Bayğaraların lideri yakalanıp adli kontrolle salınmış, Yunanistan’a kaçınca kırmızı bülten çıkarılmış
Polis lojmanında başından tabanca ile vurulmuş halde bulunan güzellik salonu işletmecisi Yeşim Akbaş'ın ölümüne ilişkin tutuklanan komiser yardımcısı hakkında müebbet istendi.
Manisa’nın Demirci ilçesindeki polis lojmanında geçen yıl 14 Nisan’da, saat 08.00 sıralarında silah sesi duyuldu. Sesin geldiği komiser yardımcısı Doğancan Yıldız’ın kaldığı odaya giren polis ekipleri, ilçede güzellik salonu işleten Yeşim Akbaş’ı başından vurulmuş halde buldu. Yeşim Akbaş, yapılan ilk müdahalesinin ardından hastaneye kaldırılırken hayatını kaybetti. Yeşim Akbaş’ın vurulduğu tabancanın komiser yardımcısı Yıldız’a ait olduğu belirlendi. İlçe Jandarma Komutanlığı ekipleri tarafından gözaltına alınan Yıldız, sevk edildiği hakimlikte adli kontrol şartıyla serbest kaldı. Cumhuriyet savcılığının itirazı üzerine 19 Nisan’da İzmir’in Bayraklı ilçesinde gözaltına alınan Doğancan Yıldız, tutuklandı.
Soruşturma sırasında Yıldız’ın boşandığı eski eşi Meryem Emir’i defalarca darbedip, hakarette bulunduğu, hatta başına 2 kez silah dayadığı da ortaya çıktı. Meryem Emir, yaşadıklarını 21 Şubat 2022’de Cumhurbaşkanlığı İletişim Merkezi’ne (CİMER) verdiği dilekçe ve 3 Mart 2022’de Aile içi ve Kadına Karşı Şiddetle Mücadele Büro Amirliği’nde verdiği ifadesinde anlattı. Eski eşin dilekçesinde ve polisteki ifadesinde, sorunlarının kıskançlıktan kaynaklandığını belirterek, “Annesinin ısrarı ve mesleği nedeniyle zarar görmemesi için o dönemde şikayetçi olmadım” dediği öğrenildi.

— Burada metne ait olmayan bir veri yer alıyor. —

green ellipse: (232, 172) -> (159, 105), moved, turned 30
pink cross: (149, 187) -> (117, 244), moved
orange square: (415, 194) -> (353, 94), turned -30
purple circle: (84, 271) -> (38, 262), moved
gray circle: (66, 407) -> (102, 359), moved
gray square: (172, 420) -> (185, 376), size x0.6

Salihli Cumhuriyet Başsavcılığı’nın yürüttüğü soruşturma tamamlanarak iddianame hazırlandı. Salihli Ağır Ceza Mahkemesi’nce kabul edilen iddianamede, mermi çekirdeğinin Yeşim Akbaş’ın sağ temporoparietal bölgesinden girip sol temporal bölgeden vücudu terk ederek tavana çarptığı hususu dikkate alındığında; kovanın olay yerinde ne amaçla bulunduğu belli olmayan, evin tabanından da bağımsız yaklaşık 20 santim uzunluğundaki 3 santim enindeki beyaz bir mermer blok üzerinde yan yatmış şekilde, çekirdeğin de hemen bloğa bitişik vaziyette bulunmasının böyle bir pozisyonda intihar etmesinin hayatın olağan akışına aykırı olduğu belirtildi. Çekirdeğin sekme yönü de incelendiğinde, o pozisyonda bulunma ihtimalinin olmadığına da iddianamede yer verildi. Ayrıca Akbaş’ın sağlak olduğu ve merminin sağ taraftan girdiği hususu nazara alındığında her iki elinden atış artığı çıkmasının mümkün olmadığı belirtildi.
Daha önceki ifadesinde yüzündeki yaralanmayı sevdiği kedinin yaptığı ve vücudundaki izlerin görev yaptığı sırada yakaladığı suçlu ile boğuşurken olduğunu ileri süren Doğan Can Yıldız’ın, olaydan sonra hemen üzerini değiştirdiği, elinde ve tırnak aralarında bulunan kanı silmek için kolonya kullandığı vurgulandı. Yeşim Akbaş’ın sol el tırnak aralarındaki doku örneklerinin Yıldız’ın doku örneği ile örtüştüğüne de iddianamede dikkat çekildi. Yıldız’ın olaydan hemen sonra üzerinde gördükleri şortta ve görmedikleri ikinci bir şortta atış artığının tespit edilmesinin de hayatın olağan akışına aykırı bulunduğu kaydedildi. Doğan Can Yıldız’ın, görevinde kullandığı beylik tabancasıyla Akbaş’ı, başına tek el ateş ederek öldürüp, ‘Kadına karşı kasten öldürme’ ve ‘Kamu görevine ait araç ve gereçleri suçta kullanma’ suçlarını işlediğine yönelik yeterli delil oluşturduğu belirtildi. Doğancan Yıldız’ın ağırlaştırılmış müebbet hapis cezasıyla yargılanmasına önümüzdeki günlerde başlanacak.